[[ DATA SUPPLIED open ]]

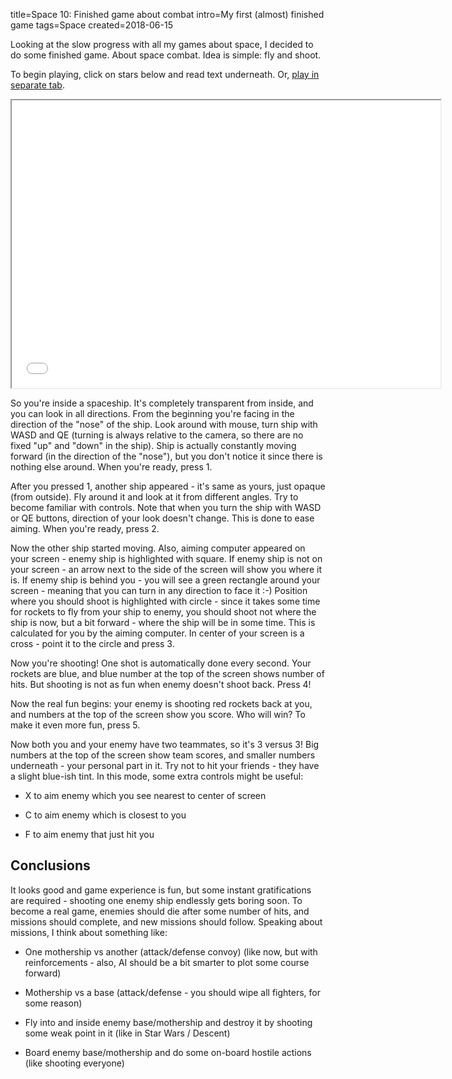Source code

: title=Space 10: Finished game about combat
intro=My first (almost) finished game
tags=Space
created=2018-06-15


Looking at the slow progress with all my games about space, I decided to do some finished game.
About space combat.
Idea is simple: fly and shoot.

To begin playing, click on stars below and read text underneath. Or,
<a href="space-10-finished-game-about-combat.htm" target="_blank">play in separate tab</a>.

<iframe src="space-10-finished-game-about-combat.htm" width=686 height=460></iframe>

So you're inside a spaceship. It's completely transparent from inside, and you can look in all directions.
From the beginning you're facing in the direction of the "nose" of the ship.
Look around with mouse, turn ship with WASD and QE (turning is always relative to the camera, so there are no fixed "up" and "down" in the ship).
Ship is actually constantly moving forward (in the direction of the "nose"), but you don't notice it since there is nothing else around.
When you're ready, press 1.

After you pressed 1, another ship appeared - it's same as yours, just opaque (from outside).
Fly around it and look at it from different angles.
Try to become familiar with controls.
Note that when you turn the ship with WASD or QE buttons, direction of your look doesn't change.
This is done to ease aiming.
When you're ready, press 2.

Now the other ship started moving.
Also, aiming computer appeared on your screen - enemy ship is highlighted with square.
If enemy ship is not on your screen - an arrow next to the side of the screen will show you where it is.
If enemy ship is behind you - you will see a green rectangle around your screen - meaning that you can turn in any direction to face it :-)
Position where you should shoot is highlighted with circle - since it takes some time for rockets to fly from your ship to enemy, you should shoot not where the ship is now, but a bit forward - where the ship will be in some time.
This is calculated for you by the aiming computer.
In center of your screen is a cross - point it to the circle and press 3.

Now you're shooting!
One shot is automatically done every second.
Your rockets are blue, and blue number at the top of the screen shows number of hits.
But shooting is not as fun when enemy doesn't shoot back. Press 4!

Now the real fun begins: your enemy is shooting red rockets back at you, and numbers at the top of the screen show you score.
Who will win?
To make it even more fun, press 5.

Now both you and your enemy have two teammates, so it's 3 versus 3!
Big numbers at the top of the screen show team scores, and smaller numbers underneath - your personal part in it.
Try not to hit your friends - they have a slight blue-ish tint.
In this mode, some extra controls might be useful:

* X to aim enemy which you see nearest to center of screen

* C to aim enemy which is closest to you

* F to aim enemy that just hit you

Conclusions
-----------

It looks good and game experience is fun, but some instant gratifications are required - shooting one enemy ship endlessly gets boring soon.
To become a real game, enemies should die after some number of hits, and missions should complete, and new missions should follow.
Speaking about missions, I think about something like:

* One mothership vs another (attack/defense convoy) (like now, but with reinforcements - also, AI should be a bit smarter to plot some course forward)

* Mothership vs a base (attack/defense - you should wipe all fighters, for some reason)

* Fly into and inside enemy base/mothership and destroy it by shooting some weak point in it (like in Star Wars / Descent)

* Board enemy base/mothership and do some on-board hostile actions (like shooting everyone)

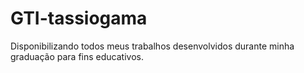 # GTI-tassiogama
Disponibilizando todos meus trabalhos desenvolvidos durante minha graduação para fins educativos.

[[ DATA SUPPLIED closed ]]

* **INSTRUCTIONS TO FOLLOW**:
From the first line to the last, give the data again exactly, but without pictures.

* **EXERCISE SOLUTION**:
Source code

: title=Space 10: Finished game about combat
intro=My first (almost) finished game
tags=Space
created=2018-06-15


Looking at the slow progress with all my games about space, I decided to do some finished game.
About space combat.
Idea is simple: fly and shoot.

To begin playing, click on stars below and read text underneath. Or,
<a href="space-10-finished-game-about-combat.htm" target="_blank">play in separate tab</a>.

<iframe src="space-10-finished-game-about-combat.htm" width=686 height=460></iframe>

So you're inside a spaceship. It's completely transparent from inside, and you can look in all directions.
From the beginning you're facing in the direction of the "nose" of the ship.
Look around with mouse, turn ship with WASD and QE (turning is always relative to the camera, so there are no fixed "up" and "down" in the ship).
Ship is actually constantly moving forward (in the direction of the "nose"), but you don't notice it since there is nothing else around.
When you're ready, press 1.

After you pressed 1, another ship appeared - it's same as yours, just opaque (from outside).
Fly around it and look at it from different angles.
Try to become familiar with controls.
Note that when you turn the ship with WASD or QE buttons, direction of your look doesn't change.
This is done to ease aiming.
When you're ready, press 2.

Now the other ship started moving.
Also, aiming computer appeared on your screen - enemy ship is highlighted with square.
If enemy ship is not on your screen - an arrow next to the side of the screen will show you where it is.
If enemy ship is behind you - you will see a green rectangle around your screen - meaning that you can turn in any direction to face it :-)
Position where you should shoot is highlighted with circle - since it takes some time for rockets to fly from your ship to enemy, you should shoot not where the ship is now, but a bit forward - where the ship will be in some time.
This is calculated for you by the aiming computer.
In center of your screen is a cross - point it to the circle and press 3.

Now you're shooting!
One shot is automatically done every second.
Your rockets are blue, and blue number at the top of the screen shows number of hits.
But shooting is not as fun when enemy doesn't shoot back. Press 4!

Now the real fun begins: your enemy is shooting red rockets back at you, and numbers at the top of the screen show you score.
Who will win?
To make it even more fun, press 5.

Now both you and your enemy have two teammates, so it's 3 versus 3!
Big numbers at the top of the screen show team scores, and smaller numbers underneath - your personal part in it.
Try not to hit your friends - they have a slight blue-ish tint.
In this mode, some extra controls might be useful:

* X to aim enemy which you see nearest to center of screen

* C to aim enemy which is closest to you

* F to aim enemy that just hit you

Conclusions
-----------

It looks good and game experience is fun, but some instant gratifications are required - shooting one enemy ship endlessly gets boring soon.
To become a real game, enemies should die after some number of hits, and missions should complete, and new missions should follow.
Speaking about missions, I think about something like:

* One mothership vs another (attack/defense convoy) (like now, but with reinforcements - also, AI should be a bit smarter to plot some course forward)

* Mothership vs a base (attack/defense - you should wipe all fighters, for some reason)

* Fly into and inside enemy base/mothership and destroy it by shooting some weak point in it (like in Star Wars / Descent)

* Board enemy base/mothership and do some on-board hostile actions (like shooting everyone)

 # GTI-tassiogama
Disponibilizando todos meus trabalhos desenvolvidos durante minha graduação para fins educativos.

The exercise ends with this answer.